The comments section of that article features people reminiscing about growing up near Petaluma Blvd, cheering on the Raiders, and going to concerts in the ‘80s. Along the way, they drop the names of beloved local businesses like Old Chicago Pizza and The Cantina. There’s lots to dig into if you want to get familiar with the area.
Of course, some business models and services probably can’t be resurrected. I’ve seen many instances of people waxing poetic about hanging out at malls in their youths. Publishers are currently arguing over whether malls are dead or are capable of adapting to changed circumstances.
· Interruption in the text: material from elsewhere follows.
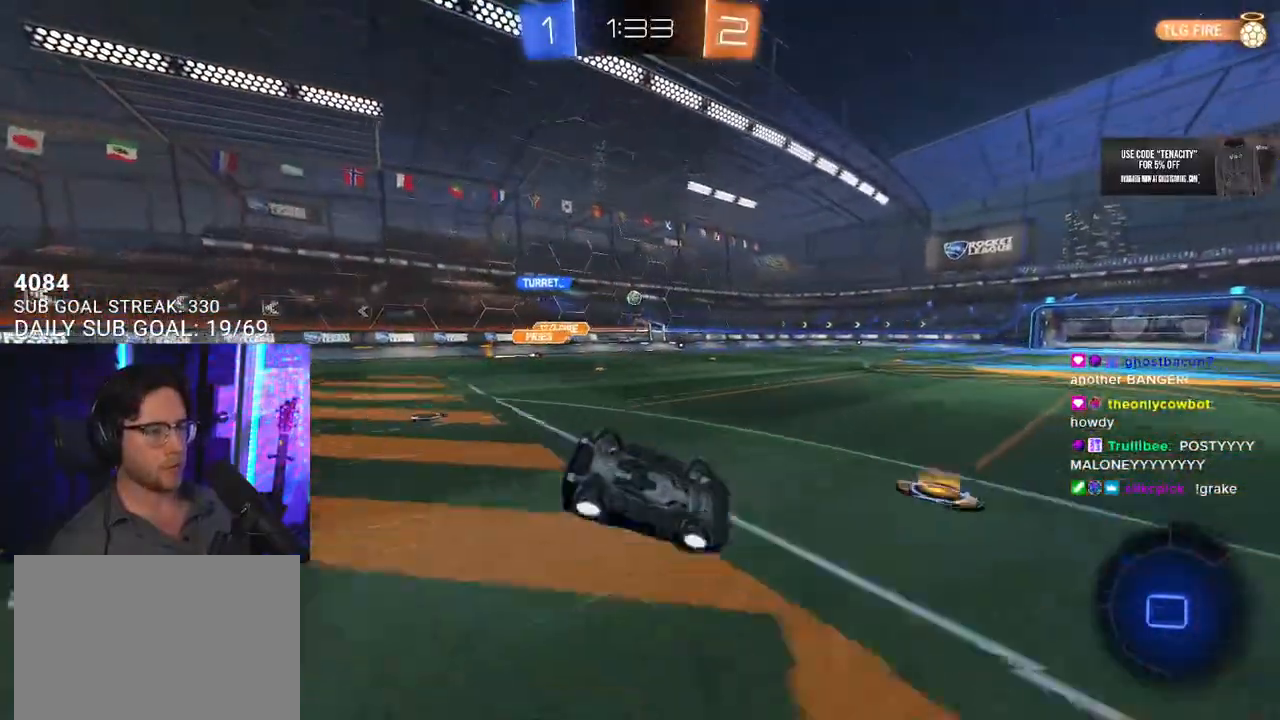
{"buttons": ["L2", "R2"], "left_stick": "down-left", "right_stick": "center", "events": []}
But don’t discount every shopping experiment as a bygone of yesteryear—some have staged amazing comebacks. Just a decade ago, who could have imagined the resurgence of grocery delivery we’ve witnessed over the past few years?
Next steps: Social listening & brand monitoring
Marketers and SEOs spend large portions of our careers trying to identify opportunities amid consumer behavioral trends. We ride waves – some that are major and some that are short-lived – with our clients. Nostalgia is such an old and reliable force that it exists in some of the most ancient texts in the world in which we see our ancestors longing for the good old days. It’s hard to think of a better energy to tap into if we want our customers to tell their peers about us with genuine enthusiasm.
A combination of social listening and brand monitoring, active surveys, and archival research can be useful tools for discovering nostalgia-based gaps surrounding multiple locations of your brand. Time and again, we discover that if we have the patience to really listen to what customers say they want, we can become local heroes by meeting stated needs with practical solutions.